Em Fevereiro de 1862, ainda pôde andar e receber a santa Comunhão na igreja, junto com os seus companheiros. Inesperadamente o mal se agravou; foi preciso avisá-lo para receber os últimos sacramentos. A notícia assustou-o por um momento só; mas imediatamente recuperou a habitual calma, que logo se transformou numa alegria antes nunca experimentada. O modo de receber o santo Viático comoveu e edificou a todos que assistiram. Não mais largava a imagem do Crucificado, que cobria de beijos, e ao seu alcance tinha a estátua de Nossa Senhora das Dores, que frequentemente apertava ao seu peito, proferindo afetuosas jaculatórias, como estas:

“Minha mãe, faze depressa!”
“Jesus, Maria, José, expire eu em paz em vossa companhia!”
“Maria, mãe da graça, mãe da misericórdia, do inimigo nos protegei, e na hora da morte nos recebei”.

Poucos momentos antes do desenlace, o agonizante, que parecia dormir, de repente, todo a sorrir, virou o rosto para esquerda, fixando olhar para um determinado ponto. Como que tomado de uma grande comoção diante de uma visão impressionante, deu um profundo suspiro de afecto e nesta atitude, sempre sorridente, com as mãos apertando as imagens do Crucifixo e da Mater Dolorosa, passou desta vida para a outra.

Assim morreu o santo jovem na idade de vinte e quatro anos, na manhã de 27 de Fevereiro de 1862. Foi sepultado na igreja da Congregação, em Isola Del Gran Sasso. Trinta anos depois fez-se o reconhecimento do seu corpo.
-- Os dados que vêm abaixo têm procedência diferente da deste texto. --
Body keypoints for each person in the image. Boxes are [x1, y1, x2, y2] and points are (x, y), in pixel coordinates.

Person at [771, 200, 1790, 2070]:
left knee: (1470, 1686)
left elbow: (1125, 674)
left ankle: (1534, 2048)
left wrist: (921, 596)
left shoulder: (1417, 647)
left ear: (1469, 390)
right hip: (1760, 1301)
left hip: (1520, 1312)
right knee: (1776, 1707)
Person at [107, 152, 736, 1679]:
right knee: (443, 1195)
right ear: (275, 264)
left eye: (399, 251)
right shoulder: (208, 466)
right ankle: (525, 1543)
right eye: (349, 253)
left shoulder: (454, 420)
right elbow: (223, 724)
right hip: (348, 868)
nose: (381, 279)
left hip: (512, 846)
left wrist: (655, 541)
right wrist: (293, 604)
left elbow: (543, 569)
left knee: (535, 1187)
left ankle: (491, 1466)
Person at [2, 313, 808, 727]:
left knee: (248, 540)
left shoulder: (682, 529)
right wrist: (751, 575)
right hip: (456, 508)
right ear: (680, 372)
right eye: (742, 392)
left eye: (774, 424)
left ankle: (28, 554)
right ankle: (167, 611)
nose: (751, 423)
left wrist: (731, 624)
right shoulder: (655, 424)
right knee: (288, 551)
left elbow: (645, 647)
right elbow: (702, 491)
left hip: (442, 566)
Nesta ocasião, com o simples contacto de suas relíquias verificou-se a cura prodigiosa de uma jovem que a tuberculose pulmonar tinha reduzido ao último estado. Reproduziram-se aos milhares os prodígios que foram constatados à invocação do Santo.

Em 1908 o Papa Pio X inscreveu o nome de Gabriel da Virgem Dolorosa (ou de Nossa Senhora das Dores) no catálogo dos Beatos, e, em 1920, Bento XV decretou-lhe as solenes honras da Canonização. Pio XI estendeu a sua festa a toda a Igreja, em 1932.


ORAÇÃO

Ó Deus, que ensinastes a São Gabriel a honrar com assiduidade as dores de vossa Mãe dulcíssima, e por Ela o elevaste à glória da Santidade e dos milagres, concedei-nos, pela sua intercessão e seus exemplos, a graça de partilharmos tão intimamente as dores de Vossa Mãe Santíssima e que, por sua maternal proteção, consigamos a salvação eterna.